Madiba is great, but he was not infallible as the economic inequality between black and white South Africans today attests. Although he did what he could, there is a rising chorus saying it was not enough. These dissenters may be wrong; but part of what it takes to be grown is the ability to look ones forebears in the eye, see them as what they are— humans— and yet love them in spite of failings, in spite of frailties.

For us Nigerians, both phases of the great man’s life are instructive. For a country with incessant little wars between ordinary people of divergent cultures and different ethnicities, tolerance, forgiveness-- emblems of the latter-day Mandela-- must be learnt.
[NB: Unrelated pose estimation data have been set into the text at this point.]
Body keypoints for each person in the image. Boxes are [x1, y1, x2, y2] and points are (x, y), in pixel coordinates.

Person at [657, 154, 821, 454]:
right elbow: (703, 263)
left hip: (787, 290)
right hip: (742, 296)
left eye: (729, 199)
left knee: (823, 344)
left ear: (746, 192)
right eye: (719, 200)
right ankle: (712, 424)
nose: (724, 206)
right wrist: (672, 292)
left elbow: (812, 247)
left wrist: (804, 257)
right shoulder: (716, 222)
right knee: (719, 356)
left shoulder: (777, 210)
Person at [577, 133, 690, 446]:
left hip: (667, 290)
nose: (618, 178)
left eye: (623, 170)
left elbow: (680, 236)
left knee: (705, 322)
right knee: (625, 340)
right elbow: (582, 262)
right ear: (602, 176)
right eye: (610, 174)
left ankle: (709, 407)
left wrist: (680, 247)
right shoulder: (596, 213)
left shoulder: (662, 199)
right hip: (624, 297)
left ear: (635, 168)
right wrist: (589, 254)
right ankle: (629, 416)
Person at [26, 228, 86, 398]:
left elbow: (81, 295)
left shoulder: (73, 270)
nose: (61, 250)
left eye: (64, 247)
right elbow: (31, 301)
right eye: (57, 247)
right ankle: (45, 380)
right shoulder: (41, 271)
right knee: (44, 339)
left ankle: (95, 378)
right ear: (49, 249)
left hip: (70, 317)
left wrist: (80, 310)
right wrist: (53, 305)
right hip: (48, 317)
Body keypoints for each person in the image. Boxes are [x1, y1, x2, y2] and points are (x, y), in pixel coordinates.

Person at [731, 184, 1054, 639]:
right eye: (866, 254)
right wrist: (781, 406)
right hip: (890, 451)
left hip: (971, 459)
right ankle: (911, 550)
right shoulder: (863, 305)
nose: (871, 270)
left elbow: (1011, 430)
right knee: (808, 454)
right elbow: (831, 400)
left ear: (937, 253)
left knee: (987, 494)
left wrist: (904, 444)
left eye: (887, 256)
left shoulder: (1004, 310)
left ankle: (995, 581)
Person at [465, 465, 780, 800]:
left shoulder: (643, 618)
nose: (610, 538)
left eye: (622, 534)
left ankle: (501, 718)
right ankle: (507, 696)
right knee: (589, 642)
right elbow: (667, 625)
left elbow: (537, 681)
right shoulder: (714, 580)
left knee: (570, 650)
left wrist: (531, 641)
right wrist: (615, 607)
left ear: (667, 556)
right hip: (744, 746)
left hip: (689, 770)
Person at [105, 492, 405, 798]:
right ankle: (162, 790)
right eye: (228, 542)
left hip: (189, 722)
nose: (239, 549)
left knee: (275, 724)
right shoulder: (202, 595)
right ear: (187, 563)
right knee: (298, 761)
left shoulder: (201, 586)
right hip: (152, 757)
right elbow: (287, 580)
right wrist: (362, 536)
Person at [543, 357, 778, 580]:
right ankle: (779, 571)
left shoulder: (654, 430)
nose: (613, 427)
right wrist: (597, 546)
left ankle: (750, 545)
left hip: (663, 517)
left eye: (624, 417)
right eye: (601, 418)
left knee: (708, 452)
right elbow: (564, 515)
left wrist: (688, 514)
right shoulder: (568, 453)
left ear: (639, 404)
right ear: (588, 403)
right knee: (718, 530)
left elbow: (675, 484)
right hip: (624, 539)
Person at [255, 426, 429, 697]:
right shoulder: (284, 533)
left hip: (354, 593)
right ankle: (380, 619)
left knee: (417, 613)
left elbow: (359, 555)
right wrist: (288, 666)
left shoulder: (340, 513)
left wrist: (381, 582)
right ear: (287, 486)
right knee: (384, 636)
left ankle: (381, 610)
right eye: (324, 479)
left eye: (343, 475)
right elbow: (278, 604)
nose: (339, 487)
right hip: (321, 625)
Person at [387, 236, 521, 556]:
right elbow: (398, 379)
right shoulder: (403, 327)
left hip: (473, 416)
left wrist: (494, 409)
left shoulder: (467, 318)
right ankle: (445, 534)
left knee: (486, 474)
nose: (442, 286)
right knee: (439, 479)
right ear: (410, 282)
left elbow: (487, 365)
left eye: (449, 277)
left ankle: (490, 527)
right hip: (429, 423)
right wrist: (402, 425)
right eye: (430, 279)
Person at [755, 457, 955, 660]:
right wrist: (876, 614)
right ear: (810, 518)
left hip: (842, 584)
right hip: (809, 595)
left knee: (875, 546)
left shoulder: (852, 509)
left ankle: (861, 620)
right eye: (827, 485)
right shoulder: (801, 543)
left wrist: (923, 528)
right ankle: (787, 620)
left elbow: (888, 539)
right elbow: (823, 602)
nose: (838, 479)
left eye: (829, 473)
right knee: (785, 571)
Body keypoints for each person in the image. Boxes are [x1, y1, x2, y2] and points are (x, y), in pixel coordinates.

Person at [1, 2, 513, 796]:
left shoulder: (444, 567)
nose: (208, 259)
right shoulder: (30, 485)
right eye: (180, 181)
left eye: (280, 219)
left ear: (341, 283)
However, in demanding our rights from those we have elected, the tenacity— that ‘sober assessment’ that informed the need for violence— of the younger Mandela is what we must apply.

We must realise that although the Mandela that came out of prison was conciliatory, he never equated inaction with nonviolence. Anger, alongside an unwillingness to take injustice sitting down, has its place in the polity.

Fela, that great poet of the poor, famously wagged a finger at the siddon-look Nigerian psyche in “Sorrows, Tears and Blood.”
“My people sef dey fear too much
We fear for the thing we no see...
We fear to fight for freedom
We always get reason to fear
We no wan die, we no wan wound
I get one child, mama dey for house
I don build house, I no wan quench
I wan enjoy...”

Many years later the average Nigerian remains poor and like a recurrent tragedy, Fela’s words ring true even if he inhabited a different time and his rage was directed to the military.

A younger poet, Efe Paul Azino, has updated Fela’s grouse for democracy. In his poem, “This is not a Political Poem,” an unnamed narrator starts with anger, about ‘a poem he hoped will inspire my listeners to think,’ but he changes his mind halfway. Sensing the nullity of thought as weapon against his oppressors, he says:
“...Nay!
{It is}A poem I prayed will drive my listeners, the masses, to rage,
And mobilise them to march against unhallowed chambers where politicians meet...
It’s a revolution of a people refusing to suffer and smile no more...
A people willing to spill blood if need be.”
But as is typical, the narrator eventually cowers behind rhetoric:
“But if they come looking for me,
Asking about what I said here, sniffing around for treasonable felony.
Tell them I raved and I ranted
I sang and I chanted.
But I did not recite a political poem,
Because this is not a political poem...”

Mr Azino’s narrator is the average angry Nigerian. Now, compare him with the younger Mandela writing in 1961, underground, maintaining an uneasy freedom: “I shall fight the government side by side with you, inch by inch, and mile by mile, until victory is won. What are you going to do? Will you come along with us, or are you going to cooperate with the government in its efforts to suppress the claims and aspirations of your own people? Or are you going to remain silent and neutral in a matter of life and death to my people, to our people? For my own part I have made my choice. I will not leave South Africa, nor will I surrender. Only through hardship, sacrifice and militant action can freedom be won. The struggle is my life.”

Were these strong words made by a man citizens of the world ought to ignore so the big man that came out of prison can be made bigger, can be merchandised? Nay! Today, those words should haunt us into action.

“He thought us," said Barack Obama,  speaking yesterday at the great man's memorial, "the importance of reason and of arguments…”

True. But the President of the United States of America left out a detail: Madiba also taught us the importance of fighting for what we believe in, using every means necessary.

We cannot, and should not, forget that.